How to complete this task —
Filter the records, keeping every line that has the string "games".

Records supplied —
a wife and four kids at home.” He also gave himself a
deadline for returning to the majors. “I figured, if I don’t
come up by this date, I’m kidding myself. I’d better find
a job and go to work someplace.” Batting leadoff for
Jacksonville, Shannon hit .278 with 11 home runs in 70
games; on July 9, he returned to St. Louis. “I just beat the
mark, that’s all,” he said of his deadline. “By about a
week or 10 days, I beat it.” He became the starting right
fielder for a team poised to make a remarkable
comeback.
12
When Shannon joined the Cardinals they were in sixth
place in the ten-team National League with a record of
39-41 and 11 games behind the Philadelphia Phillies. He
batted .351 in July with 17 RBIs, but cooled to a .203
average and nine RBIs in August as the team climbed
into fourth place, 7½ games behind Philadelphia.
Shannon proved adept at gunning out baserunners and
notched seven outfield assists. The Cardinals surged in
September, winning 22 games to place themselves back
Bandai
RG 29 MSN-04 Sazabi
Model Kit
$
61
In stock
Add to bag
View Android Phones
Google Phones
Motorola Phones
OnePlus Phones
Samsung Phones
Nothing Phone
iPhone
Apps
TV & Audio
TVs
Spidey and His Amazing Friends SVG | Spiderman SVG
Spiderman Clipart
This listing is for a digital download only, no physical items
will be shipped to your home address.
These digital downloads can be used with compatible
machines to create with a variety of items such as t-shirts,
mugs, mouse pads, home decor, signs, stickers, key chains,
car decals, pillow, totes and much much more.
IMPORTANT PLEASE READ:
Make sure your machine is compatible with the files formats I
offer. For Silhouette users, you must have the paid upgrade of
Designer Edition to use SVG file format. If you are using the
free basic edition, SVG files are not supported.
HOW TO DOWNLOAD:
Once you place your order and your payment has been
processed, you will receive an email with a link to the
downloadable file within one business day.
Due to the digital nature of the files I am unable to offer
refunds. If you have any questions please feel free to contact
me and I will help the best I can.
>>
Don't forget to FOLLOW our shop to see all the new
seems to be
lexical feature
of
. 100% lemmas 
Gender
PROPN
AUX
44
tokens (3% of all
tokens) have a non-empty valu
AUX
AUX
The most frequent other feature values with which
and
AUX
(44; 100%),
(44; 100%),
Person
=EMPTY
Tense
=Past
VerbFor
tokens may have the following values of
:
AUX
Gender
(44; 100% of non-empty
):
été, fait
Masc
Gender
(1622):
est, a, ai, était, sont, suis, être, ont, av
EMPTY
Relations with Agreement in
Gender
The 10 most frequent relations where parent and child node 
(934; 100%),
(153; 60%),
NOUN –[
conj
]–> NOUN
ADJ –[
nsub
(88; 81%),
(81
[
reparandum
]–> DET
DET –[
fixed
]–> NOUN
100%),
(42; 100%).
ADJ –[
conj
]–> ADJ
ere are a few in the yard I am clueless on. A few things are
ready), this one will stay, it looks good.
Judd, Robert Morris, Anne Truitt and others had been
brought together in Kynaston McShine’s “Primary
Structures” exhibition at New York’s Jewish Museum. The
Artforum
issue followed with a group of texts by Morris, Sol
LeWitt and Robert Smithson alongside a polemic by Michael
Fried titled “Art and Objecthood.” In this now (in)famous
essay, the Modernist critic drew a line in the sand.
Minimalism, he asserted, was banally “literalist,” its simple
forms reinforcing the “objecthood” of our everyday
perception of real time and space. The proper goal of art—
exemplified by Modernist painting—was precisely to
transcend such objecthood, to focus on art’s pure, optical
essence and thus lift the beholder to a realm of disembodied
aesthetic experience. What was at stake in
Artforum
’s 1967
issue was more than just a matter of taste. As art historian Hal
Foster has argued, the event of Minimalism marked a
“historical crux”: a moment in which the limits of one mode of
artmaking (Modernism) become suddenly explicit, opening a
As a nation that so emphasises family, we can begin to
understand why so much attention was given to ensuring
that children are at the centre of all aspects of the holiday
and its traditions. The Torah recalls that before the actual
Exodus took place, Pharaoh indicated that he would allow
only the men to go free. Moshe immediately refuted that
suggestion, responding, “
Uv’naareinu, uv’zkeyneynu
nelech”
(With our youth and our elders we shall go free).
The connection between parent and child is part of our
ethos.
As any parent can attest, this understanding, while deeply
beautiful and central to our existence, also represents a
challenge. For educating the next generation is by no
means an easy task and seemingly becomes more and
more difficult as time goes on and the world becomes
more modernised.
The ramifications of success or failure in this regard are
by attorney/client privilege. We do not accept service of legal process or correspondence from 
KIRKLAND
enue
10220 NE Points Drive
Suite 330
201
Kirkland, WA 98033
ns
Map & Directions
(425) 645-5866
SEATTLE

Written solution —
games; on July 9, he returned to St. Louis. “I just beat the
39-41 and 11 games behind the Philadelphia Phillies. He
into fourth place, 7½ games behind Philadelphia.
September, winning 22 games to place themselves back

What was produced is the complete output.